THE ending of Covid restrictions in England yesterday is an opportunity to say goodbye to many absurdities, not to say crimes, that have been associated with the UK response to the virus during the past two years. It is both easy and painful to remember the residents ejected from hospitals to carry Covid into care homes; the running-down of PPE stockpiles and the consequent scramble to secure more, often from dubious sources; the modelling mistakes; the £40 billion in loans which is unlikely to be recovered; the unwillingness to adapt furlough schemes to many workers’ situations; the advice about masks which appeared to be dictated by, first, availability, then psychology; education policies that disadvantaged pupils from the poorest families — and, of course, the government decisions that were either delayed or premature and almost invariably unreliable. To these and many others, of course, must be added the decision to close churches even to the clergy.

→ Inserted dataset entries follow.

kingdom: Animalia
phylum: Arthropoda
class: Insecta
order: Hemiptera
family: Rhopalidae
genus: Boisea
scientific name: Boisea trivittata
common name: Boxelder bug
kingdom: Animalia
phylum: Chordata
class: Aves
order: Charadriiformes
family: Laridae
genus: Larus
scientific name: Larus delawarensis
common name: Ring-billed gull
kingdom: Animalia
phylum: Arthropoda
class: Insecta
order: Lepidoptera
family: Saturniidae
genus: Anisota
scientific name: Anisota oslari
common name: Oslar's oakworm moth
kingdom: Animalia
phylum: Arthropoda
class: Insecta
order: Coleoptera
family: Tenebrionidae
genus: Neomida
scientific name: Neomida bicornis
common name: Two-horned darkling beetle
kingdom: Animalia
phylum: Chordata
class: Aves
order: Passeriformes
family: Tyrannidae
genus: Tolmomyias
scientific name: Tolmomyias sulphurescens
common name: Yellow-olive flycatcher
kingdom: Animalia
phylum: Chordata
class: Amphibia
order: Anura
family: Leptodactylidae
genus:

Unfortunately, the Government appears to have carried absurdity into the next phase of public life. Chief of these is the incompatibility between the assurance that people will, of their own volition, stay at home if they discover that they have contracted Covid . . . and the imminent dismantling of the testing regime, so that people will not be able to find out whether they have the virus unless they pay commercial prices. The Queen, for example, was this week talked of as having “mild, cold-like symptoms”. After 1 April, she will still have access to a free Covid test because of her age. For many younger people with whom she will come into contact, however, even the price of £5.99 is unattainable, especially if the old advice to test multiple times is followed. From April, then, people who experience similar symptoms will be tempted to assume that they simply have a mild cold. Those on low pay will have no other option, however severe their symptoms, however infectious they might be.
It was troubling to hear the cynicism with which the Prime Minister’s announcement was met. If the law has been treated so cavalierly by the lawmakers, it bodes ill for compliance with future guidelines. Scientific advisers, cowed by the recent barrage of criticism from libertarians and sceptics, have expressed in muted tones their wish for caution. The fear is that Downing Street’s motivation is chiefly to consign its past lapses to history: those parties might have been technically illegal at the time, but nobody believes that the law should be enforced now, do they? But if politicians are not held to account for their errors, and if lessons are not learnt, the infection of irresponsibility and on-the-hoof decision-making which has characterised this Government will spread throughout the body politic. No vaccine has yet been discovered to combat that.